## [YOUR TASK]
Recast the text in the listing below as a JSON list of strings, one string per line, with blank lines omitted. Leave the pictures out.

## [DATA FOR THE TASK]
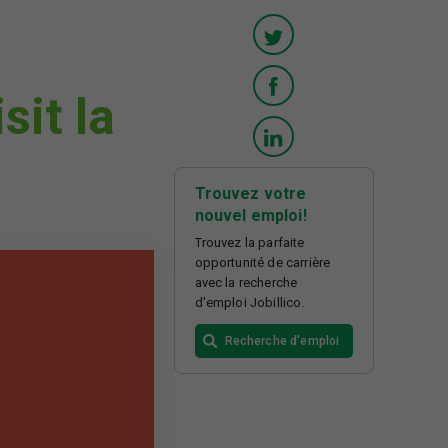
it la
Trouvez votre
nouvel emploi!
Trouvez la parfaite
opportunité de carrière
avec la recherche
d'emploi Jobillico.
Recherche d'emploi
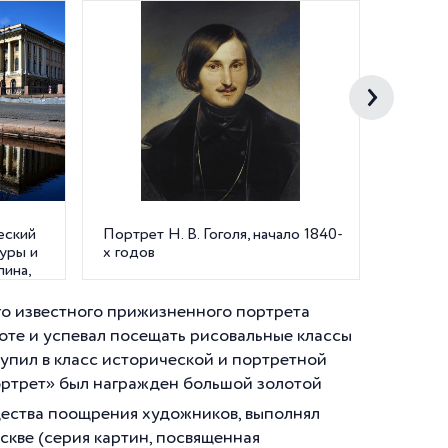
еский
Портрет Н. В. Гоголя, начало 1840-
Несени
туры и
х годов
пина,
го известного прижизненного портрета
лоте и успевал посещать рисовальные классы
тупил в класс исторической и портретной
ортрет» был награжден большой золотой
щества поощрения художников, выполнял
скве (серия картин, посвященная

## [RESULT FOR THIS EXERCISE]
[
  "it la",
  "Trouvez votre",
  "nouvel emploi!",
  "Trouvez la parfaite",
  "opportunité de carrière",
  "avec la recherche",
  "d'emploi Jobillico.",
  "Recherche d'emploi",
  "еский",
  "Портрет Н. В. Гоголя, начало 1840-",
  "Несени",
  "туры и",
  "х годов",
  "пина,",
  "го известного прижизненного портрета",
  "лоте и успевал посещать рисовальные классы",
  "тупил в класс исторической и портретной",
  "ортрет» был награжден большой золотой",
  "щества поощрения художников, выполнял",
  "скве (серия картин, посвященная"
]